§ **Your task**
From first line to last, retype the data exactly.

(Extracted page text data)
- - -

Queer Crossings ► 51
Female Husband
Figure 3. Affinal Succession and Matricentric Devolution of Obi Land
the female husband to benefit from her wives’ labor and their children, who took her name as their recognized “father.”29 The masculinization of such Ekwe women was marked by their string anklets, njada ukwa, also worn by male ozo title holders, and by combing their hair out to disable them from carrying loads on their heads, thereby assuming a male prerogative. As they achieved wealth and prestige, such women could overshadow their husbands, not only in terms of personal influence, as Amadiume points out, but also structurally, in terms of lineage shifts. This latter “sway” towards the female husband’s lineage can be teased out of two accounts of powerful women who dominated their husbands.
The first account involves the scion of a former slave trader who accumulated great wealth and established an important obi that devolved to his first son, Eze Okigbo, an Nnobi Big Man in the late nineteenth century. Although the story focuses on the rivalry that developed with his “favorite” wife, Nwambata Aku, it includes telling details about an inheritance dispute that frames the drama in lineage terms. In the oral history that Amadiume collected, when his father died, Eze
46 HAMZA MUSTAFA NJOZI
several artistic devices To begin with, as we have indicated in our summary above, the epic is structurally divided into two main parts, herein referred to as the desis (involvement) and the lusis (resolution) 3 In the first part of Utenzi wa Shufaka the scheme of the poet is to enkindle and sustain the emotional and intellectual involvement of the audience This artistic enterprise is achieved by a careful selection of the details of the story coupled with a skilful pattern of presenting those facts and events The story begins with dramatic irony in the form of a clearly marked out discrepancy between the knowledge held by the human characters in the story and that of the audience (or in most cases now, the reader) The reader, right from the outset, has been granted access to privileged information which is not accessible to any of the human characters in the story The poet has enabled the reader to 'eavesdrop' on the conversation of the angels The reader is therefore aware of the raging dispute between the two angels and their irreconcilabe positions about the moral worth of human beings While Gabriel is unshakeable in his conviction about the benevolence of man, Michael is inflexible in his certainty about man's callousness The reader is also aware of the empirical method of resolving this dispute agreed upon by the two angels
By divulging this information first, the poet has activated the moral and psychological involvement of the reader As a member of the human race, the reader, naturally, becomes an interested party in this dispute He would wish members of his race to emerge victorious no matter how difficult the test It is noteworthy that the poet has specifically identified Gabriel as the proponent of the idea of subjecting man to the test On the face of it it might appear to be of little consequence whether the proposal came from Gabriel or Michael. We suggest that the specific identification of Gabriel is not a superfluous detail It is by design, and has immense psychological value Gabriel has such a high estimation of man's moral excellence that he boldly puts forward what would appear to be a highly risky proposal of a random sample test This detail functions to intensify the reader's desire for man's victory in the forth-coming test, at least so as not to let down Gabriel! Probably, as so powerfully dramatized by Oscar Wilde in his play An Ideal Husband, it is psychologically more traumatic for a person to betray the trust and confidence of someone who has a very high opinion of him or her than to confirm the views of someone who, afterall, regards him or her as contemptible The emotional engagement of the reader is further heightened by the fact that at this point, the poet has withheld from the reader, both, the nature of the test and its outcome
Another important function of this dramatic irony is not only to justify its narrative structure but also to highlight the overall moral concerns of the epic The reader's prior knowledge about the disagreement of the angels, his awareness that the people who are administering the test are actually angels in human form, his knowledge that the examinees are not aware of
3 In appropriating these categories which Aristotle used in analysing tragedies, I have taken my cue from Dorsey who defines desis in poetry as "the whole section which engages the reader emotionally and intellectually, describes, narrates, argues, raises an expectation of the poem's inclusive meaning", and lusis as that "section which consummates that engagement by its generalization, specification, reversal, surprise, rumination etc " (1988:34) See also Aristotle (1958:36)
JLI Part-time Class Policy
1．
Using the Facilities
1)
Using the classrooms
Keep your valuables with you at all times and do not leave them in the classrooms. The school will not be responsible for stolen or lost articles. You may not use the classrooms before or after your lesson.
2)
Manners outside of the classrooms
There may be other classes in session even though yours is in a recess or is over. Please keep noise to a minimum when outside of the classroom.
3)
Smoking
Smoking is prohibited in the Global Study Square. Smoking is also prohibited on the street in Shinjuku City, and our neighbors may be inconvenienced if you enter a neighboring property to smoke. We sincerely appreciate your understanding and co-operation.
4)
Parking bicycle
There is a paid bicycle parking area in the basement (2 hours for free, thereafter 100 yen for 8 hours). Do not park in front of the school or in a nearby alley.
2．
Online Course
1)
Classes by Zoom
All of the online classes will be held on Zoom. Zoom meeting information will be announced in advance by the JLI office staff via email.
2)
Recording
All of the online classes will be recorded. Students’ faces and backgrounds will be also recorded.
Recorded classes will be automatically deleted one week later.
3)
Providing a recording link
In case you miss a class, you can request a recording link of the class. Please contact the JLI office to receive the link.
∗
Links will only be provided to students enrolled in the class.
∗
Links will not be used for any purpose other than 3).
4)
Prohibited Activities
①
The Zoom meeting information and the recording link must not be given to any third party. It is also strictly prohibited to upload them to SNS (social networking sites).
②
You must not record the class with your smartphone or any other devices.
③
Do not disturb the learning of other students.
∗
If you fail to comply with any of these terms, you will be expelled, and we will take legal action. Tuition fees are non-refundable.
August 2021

- - -

§ **Answer**
Queer Crossings ► 51
Female Husband
Figure 3. Affinal Succession and Matricentric Devolution of Obi Land
the female husband to benefit from her wives’ labor and their children, who took her name as their recognized “father.”29 The masculinization of such Ekwe women was marked by their string anklets, njada ukwa, also worn by male ozo title holders, and by combing their hair out to disable them from carrying loads on their heads, thereby assuming a male prerogative. As they achieved wealth and prestige, such women could overshadow their husbands, not only in terms of personal influence, as Amadiume points out, but also structurally, in terms of lineage shifts. This latter “sway” towards the female husband’s lineage can be teased out of two accounts of powerful women who dominated their husbands.
The first account involves the scion of a former slave trader who accumulated great wealth and established an important obi that devolved to his first son, Eze Okigbo, an Nnobi Big Man in the late nineteenth century. Although the story focuses on the rivalry that developed with his “favorite” wife, Nwambata Aku, it includes telling details about an inheritance dispute that frames the drama in lineage terms. In the oral history that Amadiume collected, when his father died, Eze
46 HAMZA MUSTAFA NJOZI
several artistic devices To begin with, as we have indicated in our summary above, the epic is structurally divided into two main parts, herein referred to as the desis (involvement) and the lusis (resolution) 3 In the first part of Utenzi wa Shufaka the scheme of the poet is to enkindle and sustain the emotional and intellectual involvement of the audience This artistic enterprise is achieved by a careful selection of the details of the story coupled with a skilful pattern of presenting those facts and events The story begins with dramatic irony in the form of a clearly marked out discrepancy between the knowledge held by the human characters in the story and that of the audience (or in most cases now, the reader) The reader, right from the outset, has been granted access to privileged information which is not accessible to any of the human characters in the story The poet has enabled the reader to 'eavesdrop' on the conversation of the angels The reader is therefore aware of the raging dispute between the two angels and their irreconcilabe positions about the moral worth of human beings While Gabriel is unshakeable in his conviction about the benevolence of man, Michael is inflexible in his certainty about man's callousness The reader is also aware of the empirical method of resolving this dispute agreed upon by the two angels
By divulging this information first, the poet has activated the moral and psychological involvement of the reader As a member of the human race, the reader, naturally, becomes an interested party in this dispute He would wish members of his race to emerge victorious no matter how difficult the test It is noteworthy that the poet has specifically identified Gabriel as the proponent of the idea of subjecting man to the test On the face of it it might appear to be of little consequence whether the proposal came from Gabriel or Michael. We suggest that the specific identification of Gabriel is not a superfluous detail It is by design, and has immense psychological value Gabriel has such a high estimation of man's moral excellence that he boldly puts forward what would appear to be a highly risky proposal of a random sample test This detail functions to intensify the reader's desire for man's victory in the forth-coming test, at least so as not to let down Gabriel! Probably, as so powerfully dramatized by Oscar Wilde in his play An Ideal Husband, it is psychologically more traumatic for a person to betray the trust and confidence of someone who has a very high opinion of him or her than to confirm the views of someone who, afterall, regards him or her as contemptible The emotional engagement of the reader is further heightened by the fact that at this point, the poet has withheld from the reader, both, the nature of the test and its outcome
Another important function of this dramatic irony is not only to justify its narrative structure but also to highlight the overall moral concerns of the epic The reader's prior knowledge about the disagreement of the angels, his awareness that the people who are administering the test are actually angels in human form, his knowledge that the examinees are not aware of
3 In appropriating these categories which Aristotle used in analysing tragedies, I have taken my cue from Dorsey who defines desis in poetry as "the whole section which engages the reader emotionally and intellectually, describes, narrates, argues, raises an expectation of the poem's inclusive meaning", and lusis as that "section which consummates that engagement by its generalization, specification, reversal, surprise, rumination etc " (1988:34) See also Aristotle (1958:36)
JLI Part-time Class Policy
1．
Using the Facilities
1)
Using the classrooms
Keep your valuables with you at all times and do not leave them in the classrooms. The school will not be responsible for stolen or lost articles. You may not use the classrooms before or after your lesson.
2)
Manners outside of the classrooms
There may be other classes in session even though yours is in a recess or is over. Please keep noise to a minimum when outside of the classroom.
3)
Smoking
Smoking is prohibited in the Global Study Square. Smoking is also prohibited on the street in Shinjuku City, and our neighbors may be inconvenienced if you enter a neighboring property to smoke. We sincerely appreciate your understanding and co-operation.
4)
Parking bicycle
There is a paid bicycle parking area in the basement (2 hours for free, thereafter 100 yen for 8 hours). Do not park in front of the school or in a nearby alley.
2．
Online Course
1)
Classes by Zoom
All of the online classes will be held on Zoom. Zoom meeting information will be announced in advance by the JLI office staff via email.
2)
Recording
All of the online classes will be recorded. Students’ faces and backgrounds will be also recorded.
Recorded classes will be automatically deleted one week later.
3)
Providing a recording link
In case you miss a class, you can request a recording link of the class. Please contact the JLI office to receive the link.
∗
Links will only be provided to students enrolled in the class.
∗
Links will not be used for any purpose other than 3).
4)
Prohibited Activities
①
The Zoom meeting information and the recording link must not be given to any third party. It is also strictly prohibited to upload them to SNS (social networking sites).
②
You must not record the class with your smartphone or any other devices.
③
Do not disturb the learning of other students.
∗
If you fail to comply with any of these terms, you will be expelled, and we will take legal action. Tuition fees are non-refundable.
August 2021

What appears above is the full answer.